Be happy that you have one of the best quarterbacks in the conference. Brett Hundley isn’t flawless, but not many players in the country have the same level of tantalizing potential. (I don’t think he’ll leave, but if Hundley declares for the 2014 draft, SI already has him as the No. 8 pick.)
A superlative freshman campaign — 3,745 yards, 29 touchdowns against 11 picks — proved that the 6-foot-3 dual threat is the quarterback the Bruins have long sought. Perhaps the biggest knock on him was his decision-making, whether that meant not throwing the ball away when he needed to or not sliding at the right time. In spring, he looked like he corrected some of that, drawing cheers from his teammates once when he slid on a scramble.
He also took 52 sacks last season — second-most in college football, and something that did start to affect him later in the fall.
“It’s easy on the sideline where I’ve got a collared shirt and pants on to tell him, ‘Keep your eyes down the field,’ quarterbacks coach Taylor Mazzone said. “He’s getting a 300-pound guy hitting him in the side of the face. … He did get timid a little bit. He sort of had happy feet, as we say. That pushed him off his progression too quickly and missing our pass concepts here and there. But he’s getting better.”
The additional 20 pounds he added — up 230, down to 8 percent body fat — should help him when he does get hit. An improved offensive line should make sure that happens less often.
Through the last week of spring, Hundley also strapped a Go-Pro camera to his helmet to add another angle on film; he had first tried out that vantage point during Holiday Bowl practices, when he kept a camera on after going paintballing.
As for backups, well, it’s obviously best to hope that none of them will be needed for extended action. Competition there is open, but T.J. Millweard looked like the most worthy candidate through the spring. Jerry Neuheisel just doesn’t have the same arm strength.
Wide receivers/tight end
Devin Fuller is the player you want to keep an eye on. Jim Mora said the converted quarterback is in the same mold as Percy Harvin, and as far as ceiling goes, Fuller has a chance to be that type of player. He seems a natural fit in the slot, though he has the athleticism to be used pretty much everywhere on the field. Mora did say that the team wanted to be careful about overloading Fuller — who is still learning the receiver position — so the Wildcat package he’s been featured in might only be used sparingly.

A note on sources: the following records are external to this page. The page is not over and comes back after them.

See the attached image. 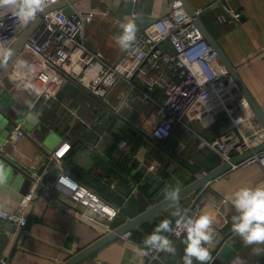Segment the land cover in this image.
Listing matches in <instances>:
<instances>
[{"label": "crops", "instance_id": "1", "mask_svg": "<svg viewBox=\"0 0 264 264\" xmlns=\"http://www.w3.org/2000/svg\"><path fill=\"white\" fill-rule=\"evenodd\" d=\"M62 1L54 0L52 6ZM174 1L80 0L71 9L74 15L95 13L85 27L84 40L92 52L101 53L112 64L126 50L115 41L122 32L121 24L134 21L137 39L168 13ZM187 1L194 11L203 10L199 18L264 113V0ZM221 16L228 22L221 23ZM164 48L172 52L169 44ZM45 89L49 97L43 96ZM145 90L142 81L133 86L121 81L106 100H100L41 65L30 53L19 54L0 78V111L10 119L7 132L0 133V168L7 176L0 183V206L18 213L20 202L31 191L34 200L26 227L0 221V259L8 264H66L111 234H103L81 220L83 205L57 191L46 194L44 187L52 185L62 172L119 210L111 224L115 232L146 212L147 204L156 206L172 189L181 191L224 164L209 144L234 127L232 116L213 110L210 102L177 124L169 139L157 141L149 119L156 105L165 100V93L158 88L146 101L141 94ZM240 109L234 117L244 124L237 132L240 137L252 138L261 125L250 107ZM17 124H22L26 136L13 145L8 139ZM37 178L41 182L34 189ZM261 184L264 165L235 167L156 218L141 223L131 230L130 238L113 239L77 264H183L182 241L186 235L173 241L175 256L163 252L161 261H151L149 254L143 255L138 249L147 251L143 241L161 220L170 219L173 228L176 219L193 217L196 199L203 201L200 214L213 219L214 238L206 245L213 259L227 238L238 237L231 226V217L237 213L226 197L242 187ZM145 186H149L146 192ZM177 211L179 216L173 215ZM194 264L198 262L194 260Z\"/></svg>", "mask_w": 264, "mask_h": 264}, {"label": "built area", "instance_id": "2", "mask_svg": "<svg viewBox=\"0 0 264 264\" xmlns=\"http://www.w3.org/2000/svg\"><path fill=\"white\" fill-rule=\"evenodd\" d=\"M53 2L54 0H49L44 10L52 6ZM202 12V9H198L195 16H192L180 0L174 1L168 13L141 32L131 47L125 50L121 59L111 64L105 61L101 53L92 52L84 40L85 27L93 21L95 13H75L70 17L63 10H55L42 18L22 52L37 57L41 65L48 66L66 79L74 81L100 100H106L121 81L132 86L136 81L144 82L146 90L141 94L146 101H149L154 90L163 89L165 100L156 105L149 119V125L153 127L152 135L157 141L169 139L177 124L184 123L186 117L198 107L212 102L213 110L228 113L234 122L232 129L209 144L221 155L224 163H227L235 155L250 150L252 146L263 144L264 131L259 128L252 138L239 136L237 130H240L244 122L234 115L240 112L241 107L243 109L249 106L241 98L235 81L217 52L203 37L197 25V18ZM41 13H38L36 19ZM239 17L240 14L235 15V18ZM36 19L24 26L6 9H0V60ZM219 21L227 23L228 18L221 16ZM164 44H169L172 52L167 51ZM42 94L45 97L50 96L46 89ZM25 136L22 124H17L8 142L16 145ZM254 163L264 165V155L251 159L242 166ZM39 181L37 178L34 189L39 187ZM44 191L48 195L57 191L83 205L85 212L81 215V220L103 234L114 231L111 224L119 210L65 172L52 185H46ZM33 200L34 192L31 191L20 202L18 213L9 212L0 206V221L11 222L17 228L26 227ZM201 202L198 199L194 201L193 218L200 214ZM173 229L174 232L177 230L176 225ZM174 232L168 236L172 241L186 235L182 230L180 236H176ZM123 236L128 239L131 232ZM162 253L149 251L148 254L154 262L161 261ZM0 264L8 262L0 259Z\"/></svg>", "mask_w": 264, "mask_h": 264}, {"label": "clouds", "instance_id": "3", "mask_svg": "<svg viewBox=\"0 0 264 264\" xmlns=\"http://www.w3.org/2000/svg\"><path fill=\"white\" fill-rule=\"evenodd\" d=\"M49 0H0V9H6L21 24L26 26L36 19L38 13L47 7ZM122 32L115 37L116 43L122 49H128L136 40V25L134 21L121 24ZM7 179L5 170L0 168V183ZM179 189L168 192L166 199L176 203ZM226 200L235 209L236 215L231 217L232 232L240 237L245 245H264V184L255 187H242ZM173 215L179 216V212ZM172 221L163 219L154 228L153 232L145 237L143 244L147 251H138L148 255L149 251L165 252L172 256L176 254V247L171 239L164 233H173ZM174 234L186 233L183 239V264H211L212 255L206 245L211 244L214 238L213 219L209 215L199 214L187 219L178 218L175 221ZM257 254L264 252V248H256Z\"/></svg>", "mask_w": 264, "mask_h": 264}, {"label": "water", "instance_id": "4", "mask_svg": "<svg viewBox=\"0 0 264 264\" xmlns=\"http://www.w3.org/2000/svg\"><path fill=\"white\" fill-rule=\"evenodd\" d=\"M80 0H63L61 3L57 5H53L42 11L40 16L36 19L35 23L32 24L30 27L25 29L23 33L18 37L17 41L13 45V47L1 58L0 60V78L3 77L6 70L10 67L11 64L15 62L19 54L23 51L26 43H28L30 37L33 34L35 27L41 22L42 18L49 12L55 10H63V12L72 17L74 13L71 9V6L77 3ZM187 10V12L195 16L194 9L190 6L187 0H180ZM197 25L203 35V37L209 42L212 48L217 52L220 60L227 68L228 72L230 73L231 77L235 81L242 98L248 103V106L252 109L257 121L261 125V128L264 131V113L262 109L255 103L254 99L248 92L247 88L243 84L242 79L238 73V70L235 66H233L229 60L227 59L226 55L223 53L218 41L212 36L210 31L207 29L205 24L200 18H197ZM10 123V119L5 117L3 113L0 111V133L7 132L8 125ZM264 153V143L254 147L253 149L248 150L247 152L234 157L231 162L224 163L218 169L204 174L200 179L186 187L185 189L179 191L178 194V201L183 200L184 198L192 195L199 189L203 188L204 186L210 184L212 181L218 179L222 175L226 174L227 172L231 171L235 167L242 166L243 163L251 159H255L260 154ZM115 172L121 177V174L115 170ZM123 177V176H122ZM176 202V203H177ZM170 200H164L157 204L154 207H151L150 203L147 204V211L143 214L139 215L135 219H131L127 221V223L117 229L115 232L109 234L108 236L104 237L91 247L87 248L73 259H71L66 264H77L80 261L88 258L94 252H96L99 248L104 246L107 242L116 239L120 236H123L127 232H131L133 229H137L138 226L147 221L149 219H154L157 217L158 214L169 208L170 206L176 204ZM6 223L7 225H12L13 223ZM7 225L5 227H7ZM14 225V224H13ZM260 246H245L244 242L240 237L234 238H227L216 254L214 255L211 264H264V253L257 254L254 249L259 248ZM263 247V246H262Z\"/></svg>", "mask_w": 264, "mask_h": 264}, {"label": "trees", "instance_id": "5", "mask_svg": "<svg viewBox=\"0 0 264 264\" xmlns=\"http://www.w3.org/2000/svg\"><path fill=\"white\" fill-rule=\"evenodd\" d=\"M148 189H149V186H145L144 188H143V190L146 192V191H148ZM106 203H108L109 205H110V203L106 200V199H104V198H102Z\"/></svg>", "mask_w": 264, "mask_h": 264}]
</instances>
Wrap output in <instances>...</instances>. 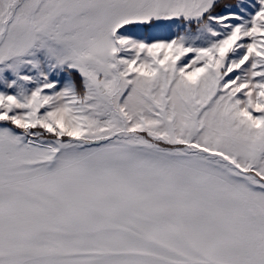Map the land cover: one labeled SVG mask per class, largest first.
Listing matches in <instances>:
<instances>
[{"label": "snow or ice", "instance_id": "snow-or-ice-1", "mask_svg": "<svg viewBox=\"0 0 264 264\" xmlns=\"http://www.w3.org/2000/svg\"><path fill=\"white\" fill-rule=\"evenodd\" d=\"M0 264H264V0H0Z\"/></svg>", "mask_w": 264, "mask_h": 264}]
</instances>
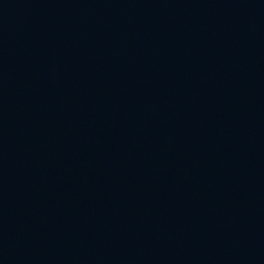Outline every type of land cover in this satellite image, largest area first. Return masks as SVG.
<instances>
[{
    "label": "water",
    "instance_id": "water-1",
    "mask_svg": "<svg viewBox=\"0 0 264 264\" xmlns=\"http://www.w3.org/2000/svg\"><path fill=\"white\" fill-rule=\"evenodd\" d=\"M0 264H264V0H0Z\"/></svg>",
    "mask_w": 264,
    "mask_h": 264
}]
</instances>
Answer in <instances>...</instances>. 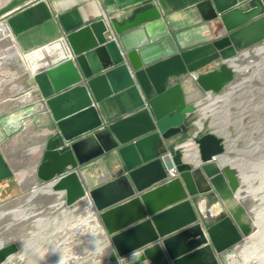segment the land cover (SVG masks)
Listing matches in <instances>:
<instances>
[{
  "label": "water",
  "instance_id": "water-1",
  "mask_svg": "<svg viewBox=\"0 0 264 264\" xmlns=\"http://www.w3.org/2000/svg\"><path fill=\"white\" fill-rule=\"evenodd\" d=\"M199 9L221 34L185 49L169 36L172 53L154 62H146L147 50L129 47L124 36L161 17L151 6L120 25L100 18L67 32L68 55L41 68L50 86L41 112L54 131L44 140L34 179L63 193L66 205L89 199L110 248L105 264H223L252 231L231 170L218 161L223 138L201 131L194 118L200 101L186 102L180 80L168 82L195 72L199 93L222 92L236 79L230 61L264 41V0H203ZM135 85L146 96L143 109L104 126L97 105ZM101 127L94 133L97 147L80 157L71 141ZM193 127L195 162L183 158L184 146L174 147ZM102 158L111 161L115 176L86 186L96 175L93 162L87 163ZM171 168L177 175L168 179ZM17 250L13 240L0 244V264Z\"/></svg>",
  "mask_w": 264,
  "mask_h": 264
},
{
  "label": "crops",
  "instance_id": "crops-1",
  "mask_svg": "<svg viewBox=\"0 0 264 264\" xmlns=\"http://www.w3.org/2000/svg\"><path fill=\"white\" fill-rule=\"evenodd\" d=\"M202 1L0 0V16L6 14V17L0 21L5 26L6 33L17 45L16 53L27 67L29 81L28 85L21 86L22 90L10 84V93L0 95V191L12 192L15 187L21 191L15 176L16 172L22 176L23 188L26 185L35 188L31 173L39 162V155L48 132H53V128L45 125L47 117L41 112V99L50 93V86L41 68L68 55L63 39L64 34L100 18L108 26L111 22L120 25L136 12L155 6L161 13L159 19L139 25L124 34L130 42L129 47L147 50L145 60L150 63L172 53L168 42L169 36L174 39L179 49H185L221 34L220 25L214 23L211 27L203 20L201 9H199ZM11 55L13 54H6L4 57ZM8 76L4 71L0 73V78L4 79ZM177 80H180L186 102H190L193 98L200 101L199 109L194 117L200 128L204 122V113L208 111L201 109V105L209 104L211 107L217 104L219 99L216 95L218 94L208 96L206 93H199L194 87L191 74L182 75L179 79H170L168 84L173 85ZM230 85L232 84H227L223 90ZM22 100L27 102L12 111L7 110ZM145 100L146 96L139 86L135 85L106 97L97 105V109L106 126L112 121L143 109ZM12 113L16 114L14 119L8 117ZM198 114L201 116L198 117ZM196 128L198 127L189 129L181 138L177 137L174 144V147L184 146L188 155L185 154L183 158L192 162L196 161L197 149L192 140V134L195 133ZM209 128L207 123H203L201 131L211 130L220 136L215 130ZM103 129L101 127L90 131L71 141L76 143L80 157L97 147L94 133ZM102 136L105 135L102 134ZM10 155L11 157H8ZM24 156L26 157L23 159ZM35 159H37L36 164H33ZM218 161L221 165L226 164L223 158ZM92 162L94 164L92 169L96 175L89 181H84L86 186H93L96 181L115 176L110 160L104 161L102 158L101 163L97 164L96 159H93L87 164ZM88 174L93 175V171H89ZM80 176L84 180L82 175ZM24 193L26 196L28 191ZM140 236L139 233L137 237Z\"/></svg>",
  "mask_w": 264,
  "mask_h": 264
},
{
  "label": "rangeland",
  "instance_id": "rangeland-1",
  "mask_svg": "<svg viewBox=\"0 0 264 264\" xmlns=\"http://www.w3.org/2000/svg\"><path fill=\"white\" fill-rule=\"evenodd\" d=\"M4 28L0 21V73L9 75L0 78L2 96L10 93V84L18 90L29 84L27 67L18 54L4 57L11 42ZM237 65L236 82L216 95L217 104L201 105L208 110L203 120L224 140V165L231 170L230 181L236 185L237 198L252 228L238 249L229 250L221 263L264 264V41L245 50ZM15 176L21 191L18 187L12 192L0 191V243L14 239L20 247L3 264L109 261L108 246L86 197L66 205L63 193H54L47 184L23 188L21 174L16 172ZM26 190L24 202H11L2 208Z\"/></svg>",
  "mask_w": 264,
  "mask_h": 264
},
{
  "label": "bare ground",
  "instance_id": "bare-ground-1",
  "mask_svg": "<svg viewBox=\"0 0 264 264\" xmlns=\"http://www.w3.org/2000/svg\"><path fill=\"white\" fill-rule=\"evenodd\" d=\"M258 44V43H257ZM257 44H255V45H257ZM255 45H253V46H255ZM252 46V47H253ZM252 47H250V48H252ZM249 48V49H250ZM17 45L15 44V42H13L12 40H11V42H10V45H9V48H8V50H7V52H6V54L8 55V54H14V53H16V51H17ZM246 50H248V49H246ZM245 51V50H244ZM244 51H241L235 58H234V60L233 61H230L234 66V68L236 69V73H235V77H236V79L233 81V79H232V81L233 82H228V83H226L225 85H224V87L227 85V84H234L235 82H236V80H237V74H238V72H239V67H238V61H239V57H240V55L244 52ZM246 60H248V59H246ZM249 61V60H248ZM241 62H244V61H241ZM12 86L13 87H16V85L15 84H12ZM207 95V94H206ZM25 102H27V101H24V100H22V102H20L19 104H17V105H15V106H13L12 108H10V109H7V110H9V111H12V109H14V108H17V107H19L20 105H22L23 103H25ZM9 118H12V119H14L15 117H16V114H14V113H12L11 115H9L8 116ZM202 126H203V122H202V125H200V128H202ZM41 151H42V149H41ZM196 156H197V151H196V154H195ZM9 157H11V155L9 156ZM26 156H24L23 157V159L25 158ZM22 159V160H23ZM36 160L37 159H35L34 160V162H33V164L35 163L36 164ZM39 160H40V155H39ZM38 164V163H37ZM31 180H32V183H33V185L36 187H43V186H45L46 184H42V183H39L38 181H36L35 179H34V172L32 171V173H31ZM21 185H23V182L21 181ZM18 196V195H17ZM24 196H25V193H23V194H21L20 196H18V197H15V198H13V199H10L7 203H6V205H4L2 208H5L6 206H8L11 202H24ZM88 199V198H87ZM88 201H89V199H88ZM90 202V201H89ZM90 205H91V203H90ZM91 209H92V211H93V217L95 218L94 220H96V223H97V227L100 229V231H102V235H103V241L105 242V236H104V231H103V228H102V226H101V224H100V222H99V220H98V218H97V215H96V213L94 212V210H93V208H92V206H91ZM7 241H11V240H7ZM6 241V242H7ZM13 241H15L14 239H13ZM6 242H4L3 244H5ZM16 242V244H17V246H18V248L20 247V245L18 244V242H17V240L15 241ZM0 244H2V243H0ZM106 244V243H105ZM240 244H241V242L240 243H238V245H236V247H235V249H238V247L240 246ZM108 246V245H107ZM106 252L108 253H110V248L108 247L107 248V250H106ZM12 257V256H11ZM230 258V257H229ZM9 259V258H8ZM4 263V262H3ZM2 263V264H3Z\"/></svg>",
  "mask_w": 264,
  "mask_h": 264
},
{
  "label": "built area",
  "instance_id": "built-area-1",
  "mask_svg": "<svg viewBox=\"0 0 264 264\" xmlns=\"http://www.w3.org/2000/svg\"><path fill=\"white\" fill-rule=\"evenodd\" d=\"M191 75H192V78L194 79L195 76H196V73L193 72V73H191ZM176 175H177L176 170H175L174 168H171V169H169V171H168L167 178H168V179H171V178H174Z\"/></svg>",
  "mask_w": 264,
  "mask_h": 264
}]
</instances>
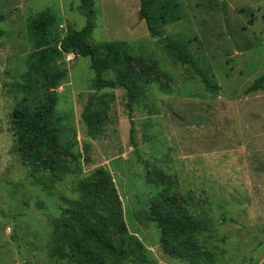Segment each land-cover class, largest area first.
Masks as SVG:
<instances>
[{
    "label": "rangeland",
    "instance_id": "rangeland-1",
    "mask_svg": "<svg viewBox=\"0 0 264 264\" xmlns=\"http://www.w3.org/2000/svg\"><path fill=\"white\" fill-rule=\"evenodd\" d=\"M174 1L178 19L158 24L160 31L183 40L219 90L166 53L140 16L141 0H94L93 41H124L156 64L132 112L125 88L99 93L115 98L103 133L92 136L83 119L95 93L91 59L60 60L69 73L57 114L75 130L76 157L63 156L56 177L24 163L12 116L27 55L48 43L45 37L59 43L86 25L81 0H0V264H72L55 251L63 242L57 227L94 223L72 211L84 185L94 190L99 169L112 178L127 226L126 235L111 234L126 254L118 264H191L167 250L157 206L201 222L194 238L213 250L217 264H264V88L247 92L264 74V0ZM41 14L54 20L30 22Z\"/></svg>",
    "mask_w": 264,
    "mask_h": 264
},
{
    "label": "trees",
    "instance_id": "trees-1",
    "mask_svg": "<svg viewBox=\"0 0 264 264\" xmlns=\"http://www.w3.org/2000/svg\"><path fill=\"white\" fill-rule=\"evenodd\" d=\"M80 9L86 17V25L81 30L69 29L59 43H51L47 36L45 39L48 43L37 46L27 55L18 84L22 98L12 116V124L17 132V148L24 163L33 172L45 171L56 177L63 174L61 158L76 157L73 143L75 130L57 114L58 89L69 73L60 60L69 54L91 59V68L95 73L92 89L95 93L89 98L83 119L92 136L103 133L109 120V103L115 98L114 94L99 93L117 87L125 88L129 98L128 108L132 112L156 64L151 53L134 49L124 41L94 42L92 36L97 27L94 0H81ZM141 11L148 30L153 37L159 38L166 53L176 61L190 65L206 87L217 92L219 87L211 83L201 70L188 45L180 38H165L158 27V24L160 26L178 19V3L174 0L166 3L141 0ZM51 20H54L51 14L50 18L41 14L37 20L32 19L30 22ZM44 40L41 39V42ZM135 62L142 66L143 74L138 73ZM263 88L264 74L254 81L247 92ZM91 179L95 184L94 190L89 191L90 188L84 185V198L79 202L78 210L72 213L82 218L93 216L94 223L85 226L74 221L58 226L63 242L56 246L55 251L62 259L72 261V264H118L126 254L122 248H117L111 234H127L121 201L107 171L99 169ZM154 219L170 254L176 253L191 264H217L218 259L213 250L206 245L201 246L199 237L194 238L201 232V222L182 209L159 206L155 208ZM130 247L138 251L141 246L132 244Z\"/></svg>",
    "mask_w": 264,
    "mask_h": 264
},
{
    "label": "water",
    "instance_id": "water-1",
    "mask_svg": "<svg viewBox=\"0 0 264 264\" xmlns=\"http://www.w3.org/2000/svg\"><path fill=\"white\" fill-rule=\"evenodd\" d=\"M140 16L141 18H144L142 11H140Z\"/></svg>",
    "mask_w": 264,
    "mask_h": 264
}]
</instances>
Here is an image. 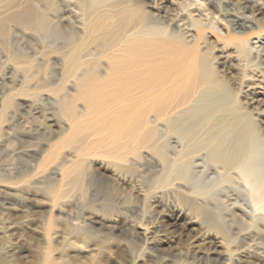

Shaq Evans and Jordan Payton still look like the starting outside receivers, with the former especially coming on through the last week or two of spring. Receivers coach Eric Yarber said about halfway through camp that he considers Devin Lucien a starter too in a three-man rotation, but the redshirt sophomore faded a bit after a great start to spring.
Replacing Joseph Fauria at Y receiver/tight end is the 5-foot-11 Darius Bell, who regards himself as a technician in the mold of Wes Welker. He has a firm grasp on that spot as long as he can stay healthy; last season, he battled a sprained ankle upon returning from his rib injury. Ian Taubler is behind him for now, but I’m eager to see what freshman Thomas Duarte does in San Bernardino.
Early enrollee Eldridge Massington is still rehabbing from the torn ACL that sidelined him for his senior season.
“It’s going to take an incident where he’s going to catch a ball, and he’s not gonna think about it and he’s going to spin, take a hit, put his foot in the ground and change direction,” Yarber said. “Then he’s going to say ‘Oh, I’m fine.’ That won’t happen until probably summer camp.”
Spring practices did nothing to change the inevitability of a running back committee this season. Jordon James, Paul Perkins and Malcolm Jones split reps while Steve Manfro (shoulder) and Damien Thigpen (ACL) rehabbed their respective injuries. Coaches repeatedly said they believe that approach will be effective, though I think if you had to pick a lead back at this point, it’d be James. Offensive coordinator Noel Mazzone also said he doesn’t see the backs working in specific roles either, such as Jones being used more in goal-line situations.
One or two freshmen will probably start come fall, with others playing substantial downs. This isn’t surprising considering the 52 sacks UCLA surrendered last season, and the ensuing recruiting push that landed seven offensive linemen — arguably the nation’s best haul at the position.
But the influx of talent — most notably guards Alex Redmond and Caleb Benenoch — also makes it hard to judge project the unit’s spring performance into the fall. Xavier Su’a-Filo and center Jake Brendel are virtual locks to start, while Torian White did enough in the spring that he’ll likely also stay in the first five. Simon Goines was in and out of practices, but could be solid if he’s fully healthy. Alberto Cid’s medical retirement (concussions) also hurts depth.
That said, the line will likely be better than it was a year ago, if for no reason besides the improvement of the returning players. Combined with Hundley becoming more decisive in the backfield, UCLA probably won’t lead the conference again in sacks allowed.
“I can maybe help a lineman out with knowing things and changing protection, helping them pick up who they need to pick up,” said Hundley, adding that he couldn’t have put up numbers last season without his line. “On my end, I’ve got to get better at throwing the ball away, running, or just knowing the situation and knowing what to do in that situation.”